Falls Creek. Davis, Oklahoma 1995.
It was a muggy summer evening in a dimly lit cabin full of teenagers. I squirmed nervously as I stood against a painted cement block wall, knowing it was time to make my decision. There was no aisle to walk, no pew to pray on. Just a room full of bowed heads and willing hearts. I could see my pastor praying out of the corner of my eye. Was he praying for me? Me, the sad little girl from Austin. The misplaced Texan with the funny accent, wild clothes and a hurting heart? Me, who he had to literally drag to camp. I wouldn’t even ride the bus with the rest of the group. Some might have viewed it as snobbery, the real truth was it was fear. Fear of not being accepted . . . by them, by the kids at camp, by God. Didn’t God know the darkness of my heart; the depth of the hurt from the junk going on at home between my parents on the brink of a split; the loneliness? And all the times I had blasphemed and walked away from the gospel? Would He accept me now?
I had arrived at camp, which was not anything like any camp I had been to. Besides the dirt, the heat, the streets teaming with kids, there was an electricity in the air. All week long, everywhere I turned, I heard The Name. His name. The story, the message, the hope. Jesus.
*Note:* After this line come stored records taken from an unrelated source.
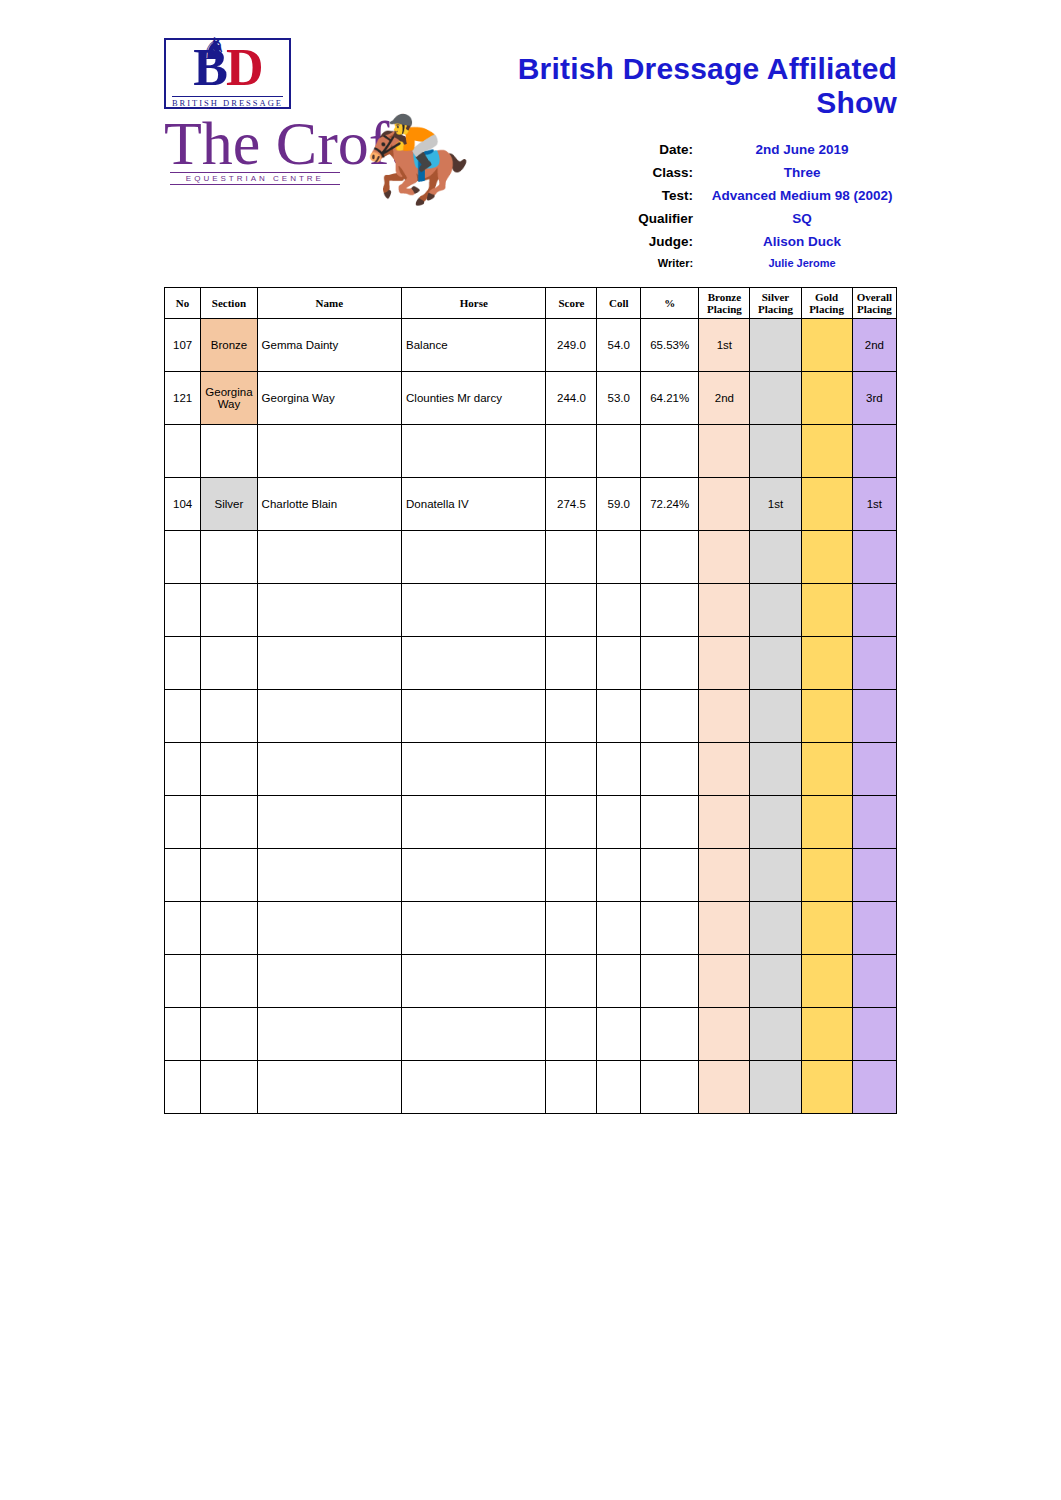♞ BD BRITISH DRESSAGE
🏇
The Croft
EQUESTRIAN CENTRE
British Dressage Affiliated Show
| Date: | 2nd June 2019 |
| Class: | Three |
| Test: | Advanced Medium 98 (2002) |
| Qualifier | SQ |
| Judge: | Alison Duck |
| Writer: | Julie Jerome |
| No | Section | Name | Horse | Score | Coll | % | Bronze Placing | Silver Placing | Gold Placing | Overall Placing |
| --- | --- | --- | --- | --- | --- | --- | --- | --- | --- | --- |
| 107 | Bronze | Gemma Dainty | Balance | 249.0 | 54.0 | 65.53% | 1st | | | 2nd |
| 121 | Georgina Way | Georgina Way | Clounties Mr darcy | 244.0 | 53.0 | 64.21% | 2nd | | | 3rd |
| 104 | Silver | Charlotte Blain | Donatella IV | 274.5 | 59.0 | 72.24% | | 1st | | 1st |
On a Thursday night after the worship service in the wooden, open-air tabernacle, my heart came alive. I understood my sin; called it what it was. I wanted – no – I needed salvation. I needed Him to love me for me. I needed a hope and a future. So there I stood, quite literally, backed up against a wall. Heads all bowed, someone quietly singing Amazing Grace . . . I sighed audibly and in my heart and prayed, asking Jesus to forgive me, to come into my life and my heart, vowing to follow Him all of my days.
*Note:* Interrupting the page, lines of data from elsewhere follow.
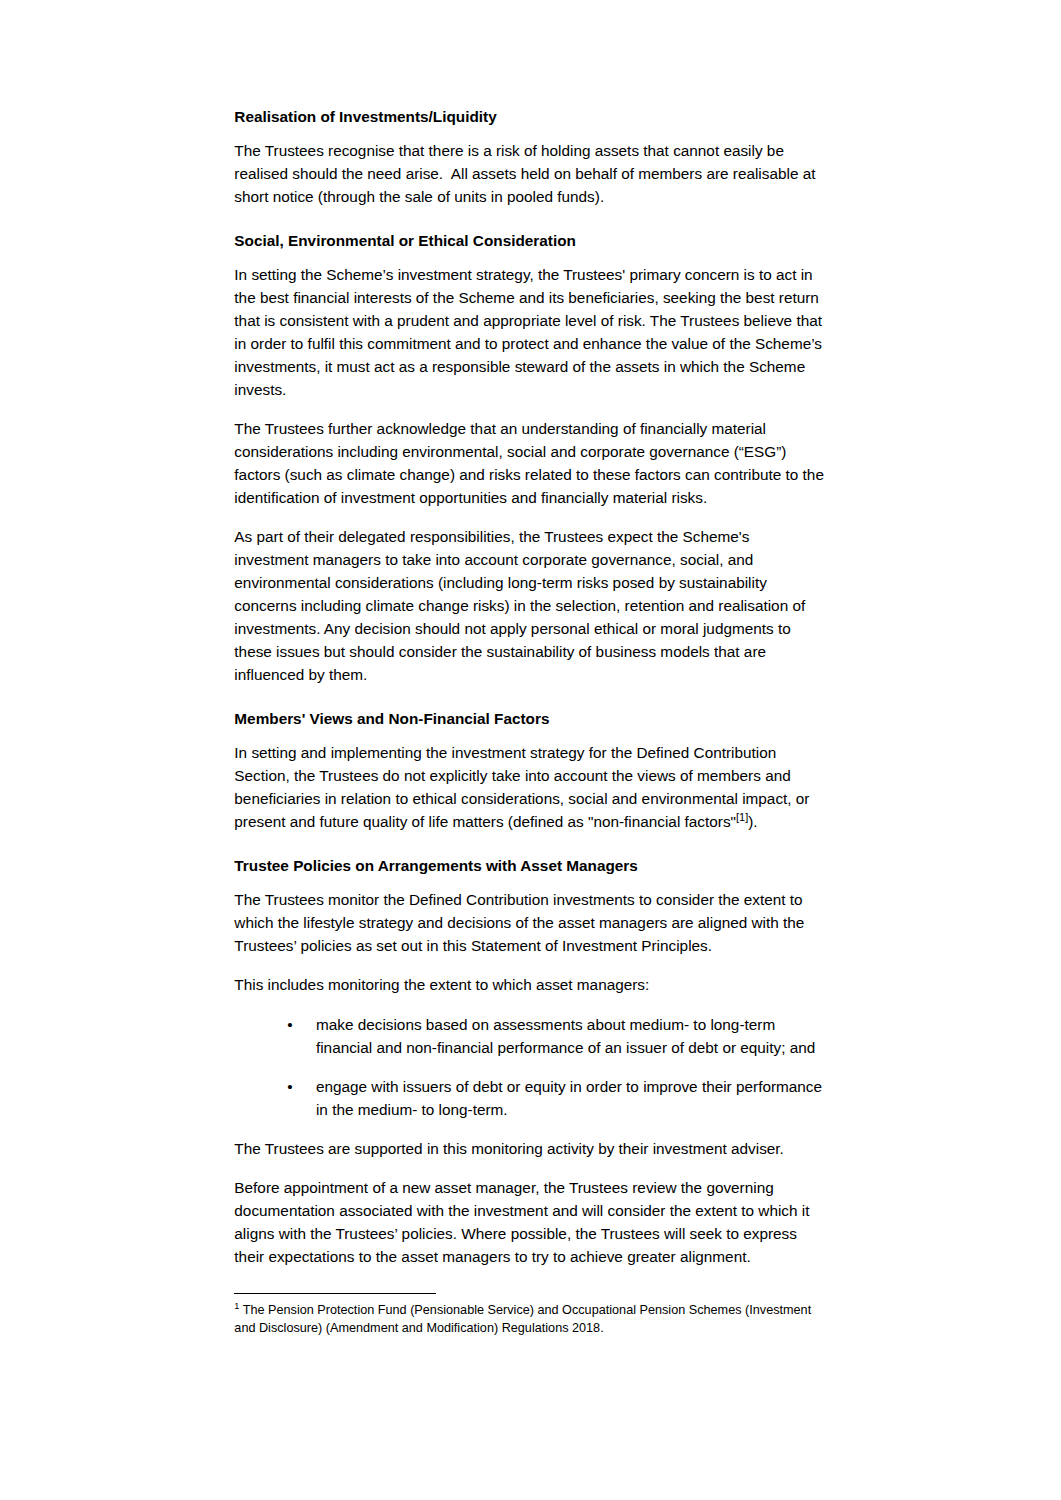Realisation of Investments/Liquidity
The Trustees recognise that there is a risk of holding assets that cannot easily be realised should the need arise. All assets held on behalf of members are realisable at short notice (through the sale of units in pooled funds).
Social, Environmental or Ethical Consideration
In setting the Scheme’s investment strategy, the Trustees' primary concern is to act in the best financial interests of the Scheme and its beneficiaries, seeking the best return that is consistent with a prudent and appropriate level of risk. The Trustees believe that in order to fulfil this commitment and to protect and enhance the value of the Scheme’s investments, it must act as a responsible steward of the assets in which the Scheme invests.
The Trustees further acknowledge that an understanding of financially material considerations including environmental, social and corporate governance (“ESG”) factors (such as climate change) and risks related to these factors can contribute to the identification of investment opportunities and financially material risks.
As part of their delegated responsibilities, the Trustees expect the Scheme's investment managers to take into account corporate governance, social, and environmental considerations (including long-term risks posed by sustainability concerns including climate change risks) in the selection, retention and realisation of investments. Any decision should not apply personal ethical or moral judgments to these issues but should consider the sustainability of business models that are influenced by them.
Members' Views and Non-Financial Factors
In setting and implementing the investment strategy for the Defined Contribution Section, the Trustees do not explicitly take into account the views of members and beneficiaries in relation to ethical considerations, social and environmental impact, or present and future quality of life matters (defined as "non-financial factors"[1]).
Trustee Policies on Arrangements with Asset Managers
The Trustees monitor the Defined Contribution investments to consider the extent to which the lifestyle strategy and decisions of the asset managers are aligned with the Trustees’ policies as set out in this Statement of Investment Principles.
This includes monitoring the extent to which asset managers:
make decisions based on assessments about medium- to long-term financial and non-financial performance of an issuer of debt or equity; and
engage with issuers of debt or equity in order to improve their performance in the medium- to long-term.
The Trustees are supported in this monitoring activity by their investment adviser.
Before appointment of a new asset manager, the Trustees review the governing documentation associated with the investment and will consider the extent to which it aligns with the Trustees’ policies. Where possible, the Trustees will seek to express their expectations to the asset managers to try to achieve greater alignment.
1 The Pension Protection Fund (Pensionable Service) and Occupational Pension Schemes (Investment and Disclosure) (Amendment and Modification) Regulations 2018.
My eyes snapped open. I could feel my heart thrumming in my chest. It would all be different now . . . and it was. As the devotional time ended and the group filed out and up to the dormitories, I stopped and took my pastor’s hand, simply blurting out, “I want to be baptized tomorrow.” His face registered a mixture of surprise, confusion and joy. “Have you accepted Christ as your Savior?” he asked tentatively. I grinned. “Yes. Just now!” I exclaimed. He smiled broadly. I knew he could see it in my eyes. He hugged me saying, “Tomorrow morning then!” I went to bed, for maybe the first time in many years, with peace.
The next morning was beautiful and cool. The dust on the ground dappled with the shadows of early summer leaves shimmering in the breeze. I dressed in my favorite jeans and a long flowered blouse for my baptism. After breakfast we headed down to the creek, its clear, cold water tumbling rapidly over mossy rocks. My pastor waded carefully out into the middle of a shallow section and began to call us who were to be baptized one by one. At last, I heard my name and leaped up to make my way to the middle where my pastor gripped my arms to hold me up against the current. I gasped; the water was cold but exhilarating. I looked up and around at the faces of the kids I had come to camp with, these kids I had struggled with to be accepted, and I saw that we were all one in the same, sinners needing grace.
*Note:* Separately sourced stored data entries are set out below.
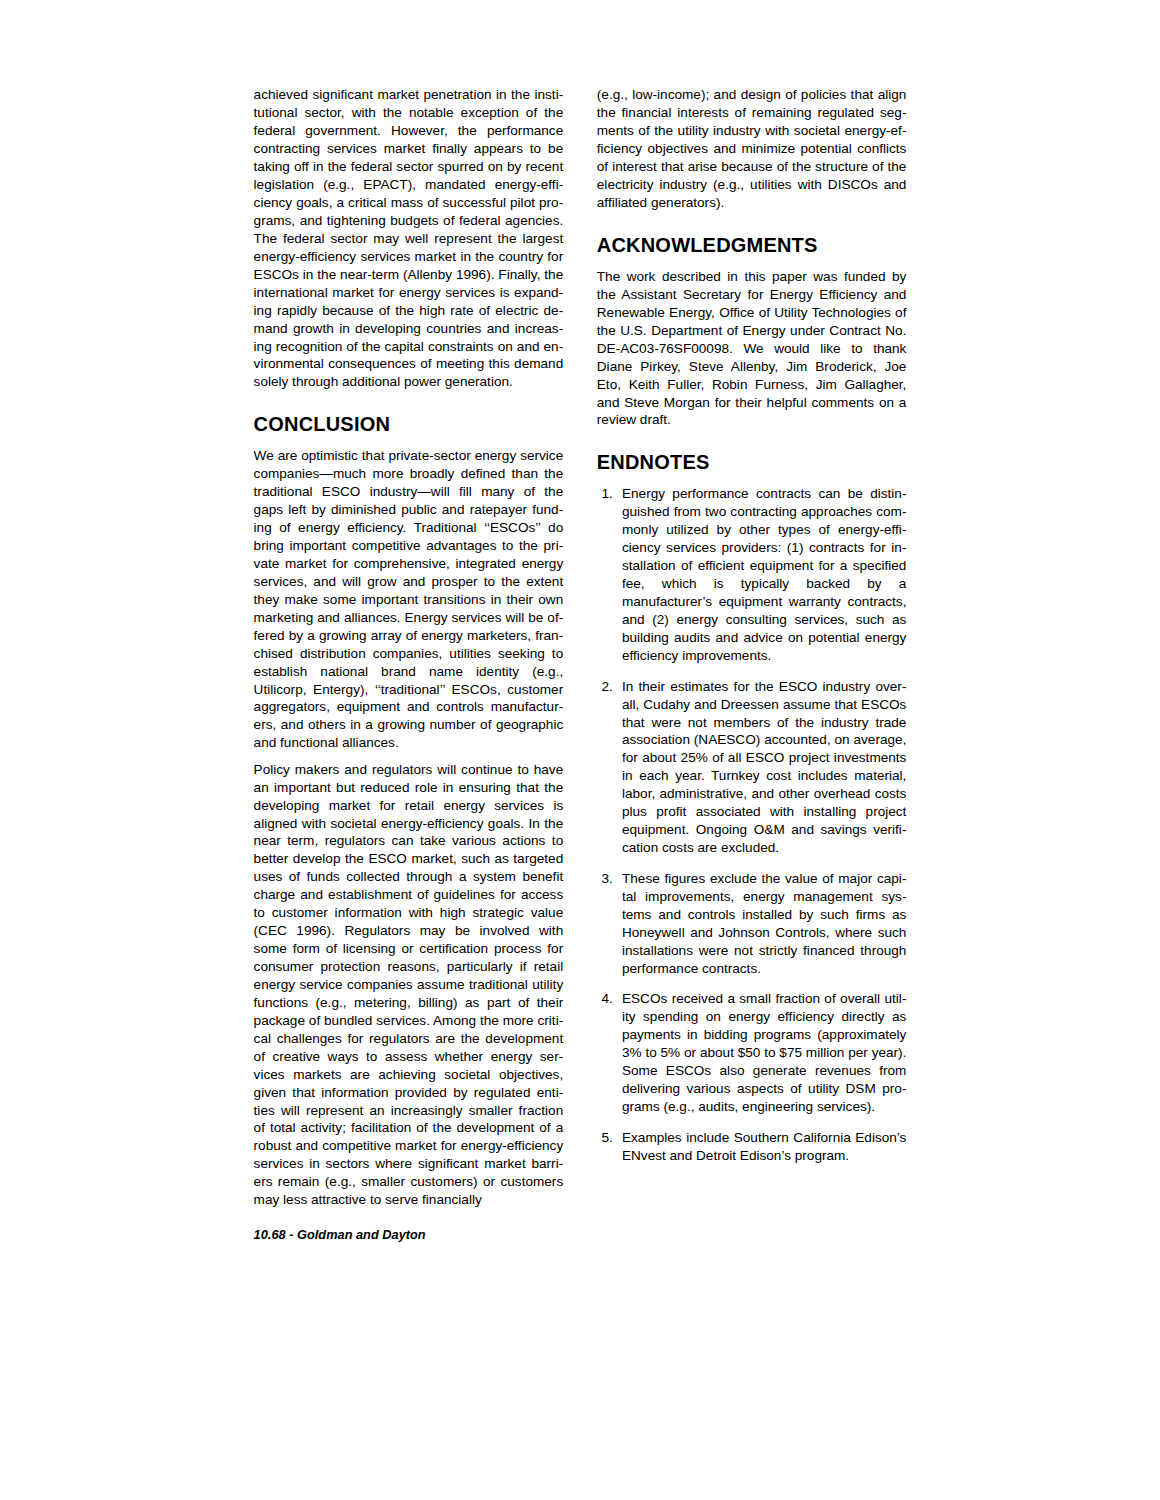achieved significant market penetration in the institutional sector, with the notable exception of the federal government. However, the performance contracting services market finally appears to be taking off in the federal sector spurred on by recent legislation (e.g., EPACT), mandated energy-efficiency goals, a critical mass of successful pilot programs, and tightening budgets of federal agencies. The federal sector may well represent the largest energy-efficiency services market in the country for ESCOs in the near-term (Allenby 1996). Finally, the international market for energy services is expanding rapidly because of the high rate of electric demand growth in developing countries and increasing recognition of the capital constraints on and environmental consequences of meeting this demand solely through additional power generation.
CONCLUSION
We are optimistic that private-sector energy service companies—much more broadly defined than the traditional ESCO industry—will fill many of the gaps left by diminished public and ratepayer funding of energy efficiency. Traditional ‘‘ESCOs’’ do bring important competitive advantages to the private market for comprehensive, integrated energy services, and will grow and prosper to the extent they make some important transitions in their own marketing and alliances. Energy services will be offered by a growing array of energy marketers, franchised distribution companies, utilities seeking to establish national brand name identity (e.g., Utilicorp, Entergy), ‘‘traditional’’ ESCOs, customer aggregators, equipment and controls manufacturers, and others in a growing number of geographic and functional alliances.
Policy makers and regulators will continue to have an important but reduced role in ensuring that the developing market for retail energy services is aligned with societal energy-efficiency goals. In the near term, regulators can take various actions to better develop the ESCO market, such as targeted uses of funds collected through a system benefit charge and establishment of guidelines for access to customer information with high strategic value (CEC 1996). Regulators may be involved with some form of licensing or certification process for consumer protection reasons, particularly if retail energy service companies assume traditional utility functions (e.g., metering, billing) as part of their package of bundled services. Among the more critical challenges for regulators are the development of creative ways to assess whether energy services markets are achieving societal objectives, given that information provided by regulated entities will represent an increasingly smaller fraction of total activity; facilitation of the development of a robust and competitive market for energy-efficiency services in sectors where significant market barriers remain (e.g., smaller customers) or customers may less attractive to serve financially
(e.g., low-income); and design of policies that align the financial interests of remaining regulated segments of the utility industry with societal energy-efficiency objectives and minimize potential conflicts of interest that arise because of the structure of the electricity industry (e.g., utilities with DISCOs and affiliated generators).
ACKNOWLEDGMENTS
The work described in this paper was funded by the Assistant Secretary for Energy Efficiency and Renewable Energy, Office of Utility Technologies of the U.S. Department of Energy under Contract No. DE-AC03-76SF00098. We would like to thank Diane Pirkey, Steve Allenby, Jim Broderick, Joe Eto, Keith Fuller, Robin Furness, Jim Gallagher, and Steve Morgan for their helpful comments on a review draft.
ENDNOTES
Energy performance contracts can be distinguished from two contracting approaches commonly utilized by other types of energy-efficiency services providers: (1) contracts for installation of efficient equipment for a specified fee, which is typically backed by a manufacturer’s equipment warranty contracts, and (2) energy consulting services, such as building audits and advice on potential energy efficiency improvements.
In their estimates for the ESCO industry overall, Cudahy and Dreessen assume that ESCOs that were not members of the industry trade association (NAESCO) accounted, on average, for about 25% of all ESCO project investments in each year. Turnkey cost includes material, labor, administrative, and other overhead costs plus profit associated with installing project equipment. Ongoing O&M and savings verification costs are excluded.
These figures exclude the value of major capital improvements, energy management systems and controls installed by such firms as Honeywell and Johnson Controls, where such installations were not strictly financed through performance contracts.
ESCOs received a small fraction of overall utility spending on energy efficiency directly as payments in bidding programs (approximately 3% to 5% or about $50 to $75 million per year). Some ESCOs also generate revenues from delivering various aspects of utility DSM programs (e.g., audits, engineering services).
Examples include Southern California Edison’s ENvest and Detroit Edison’s program.
10.68 - Goldman and Dayton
Then, in the name of the Father, the Son and the Holy Ghost my pastor dipped me back, and I slipped under the rush of cool water and bursting up and out into the warm air . . . new. New! I grinned like a fool and sloshed my way to the bank where my group clapped and cheered and a towel awaited. I shivered there in the morning sunlight knowing that I would never be the same again.
I thought of all this today as I joined in celebrating the baptisms of new believers at my church. My own was such a long time ago, more than fifteen years now, and still so fresh in my mind. I am so thankful for this gift He gave, for the joy of salvation and for the beauty of obedience in baptism.